• _Your instructions_: Stop after the line with "Segunda a sexta, das"; until then, please copy every line of the records word for word from the first.

------ Record extracts

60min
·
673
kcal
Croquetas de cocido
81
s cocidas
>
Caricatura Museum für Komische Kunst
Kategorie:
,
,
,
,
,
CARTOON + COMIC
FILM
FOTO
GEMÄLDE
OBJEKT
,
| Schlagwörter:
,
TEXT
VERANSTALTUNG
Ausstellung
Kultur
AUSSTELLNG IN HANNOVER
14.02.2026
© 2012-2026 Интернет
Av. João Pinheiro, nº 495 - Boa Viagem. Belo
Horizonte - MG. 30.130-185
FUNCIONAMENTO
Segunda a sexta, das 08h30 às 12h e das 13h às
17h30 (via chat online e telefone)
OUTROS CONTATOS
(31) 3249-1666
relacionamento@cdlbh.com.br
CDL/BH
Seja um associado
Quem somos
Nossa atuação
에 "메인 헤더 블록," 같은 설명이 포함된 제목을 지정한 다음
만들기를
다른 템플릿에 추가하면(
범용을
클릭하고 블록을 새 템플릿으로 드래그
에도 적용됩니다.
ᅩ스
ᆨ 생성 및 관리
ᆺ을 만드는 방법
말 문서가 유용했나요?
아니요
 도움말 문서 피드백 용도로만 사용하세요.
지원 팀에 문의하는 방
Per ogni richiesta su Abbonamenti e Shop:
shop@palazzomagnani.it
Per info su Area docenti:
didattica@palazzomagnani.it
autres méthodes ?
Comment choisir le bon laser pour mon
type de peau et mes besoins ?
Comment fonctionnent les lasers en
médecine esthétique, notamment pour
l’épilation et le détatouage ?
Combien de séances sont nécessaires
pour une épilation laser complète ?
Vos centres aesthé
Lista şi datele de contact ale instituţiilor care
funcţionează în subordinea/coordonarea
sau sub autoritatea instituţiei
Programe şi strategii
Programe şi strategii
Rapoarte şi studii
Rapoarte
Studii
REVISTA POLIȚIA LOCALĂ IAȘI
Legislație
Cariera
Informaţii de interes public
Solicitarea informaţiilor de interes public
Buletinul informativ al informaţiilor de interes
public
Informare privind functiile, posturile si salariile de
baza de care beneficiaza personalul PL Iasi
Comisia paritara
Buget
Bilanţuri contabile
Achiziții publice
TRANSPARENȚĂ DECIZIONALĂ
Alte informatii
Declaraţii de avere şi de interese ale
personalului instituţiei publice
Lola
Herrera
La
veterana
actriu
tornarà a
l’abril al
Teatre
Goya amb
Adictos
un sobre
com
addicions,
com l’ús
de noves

------------

• _Answer space_:
60min
·
673
kcal
Croquetas de cocido
81
s cocidas
>
Caricatura Museum für Komische Kunst
Kategorie:
,
,
,
,
,
CARTOON + COMIC
FILM
FOTO
GEMÄLDE
OBJEKT
,
| Schlagwörter:
,
TEXT
VERANSTALTUNG
Ausstellung
Kultur
AUSSTELLNG IN HANNOVER
14.02.2026
© 2012-2026 Интернет
Av. João Pinheiro, nº 495 - Boa Viagem. Belo
Horizonte - MG. 30.130-185
FUNCIONAMENTO
Segunda a sexta, das 08h30 às 12h e das 13h às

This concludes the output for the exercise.